# ENTRIES SUPPLIED

● ● ● ●

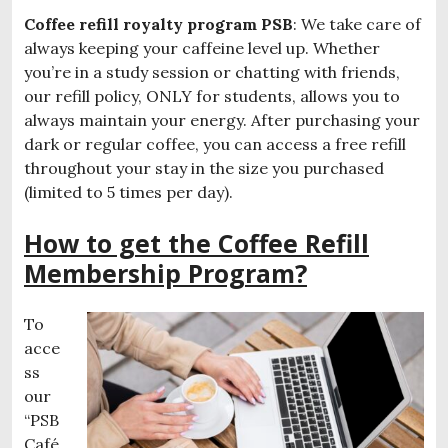
Coffee refill royalty program PSB
: We take care of
always keeping your caffeine level up. Whether
you’re in a study session or chatting with friends,
our refill policy, ONLY for students, allows you to
always maintain your energy. After purchasing your
dark or regular coffee, you can access a free refill
throughout your stay in the size you purchased
(limited to 5 times per day).
How to get the Coffee Refill
Membership Program?
To
acce
ss
our
“PSB
Café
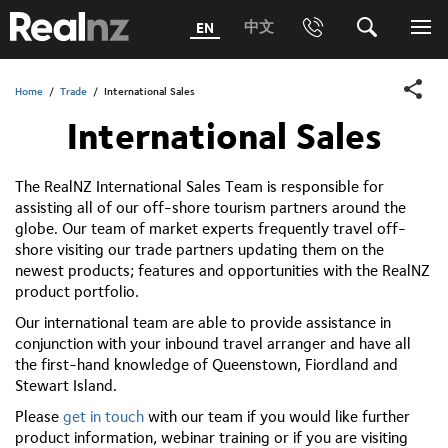
RealNZ
中文
EN
Phone
Search
Me
0800 656501 Freephone (within New Zealand)
Submit
Home
/
Trade
/
International Sales
International Sales
1800 656501 Freephone (within Australia)
Phone +64 3 249 6000
The RealNZ International Sales Team is responsible for
assisting all of our off-shore tourism partners around the
Media +64 27 313 3973
globe. Our team of market experts frequently travel off-
shore visiting our trade partners updating them on the
Trade +64 3 4427509
newest products; features and opportunities with the RealNZ
product portfolio.
Our international team are able to provide assistance in
conjunction with your inbound travel arranger and have all
the first-hand knowledge of Queenstown, Fiordland and
Stewart Island.
Please
get in touch
with our team if you would like further
product information, webinar training or if you are visiting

● ● ● ●

The line containing "Phone +64 3 249 6000" and each line after it through the end of the listing above must be printed exactly, with nothing added.

Phone +64 3 249 6000
The RealNZ International Sales Team is responsible for
assisting all of our off-shore tourism partners around the
Media +64 27 313 3973
globe. Our team of market experts frequently travel off-
shore visiting our trade partners updating them on the
Trade +64 3 4427509
newest products; features and opportunities with the RealNZ
product portfolio.
Our international team are able to provide assistance in
conjunction with your inbound travel arranger and have all
the first-hand knowledge of Queenstown, Fiordland and
Stewart Island.
Please
get in touch
with our team if you would like further
product information, webinar training or if you are visiting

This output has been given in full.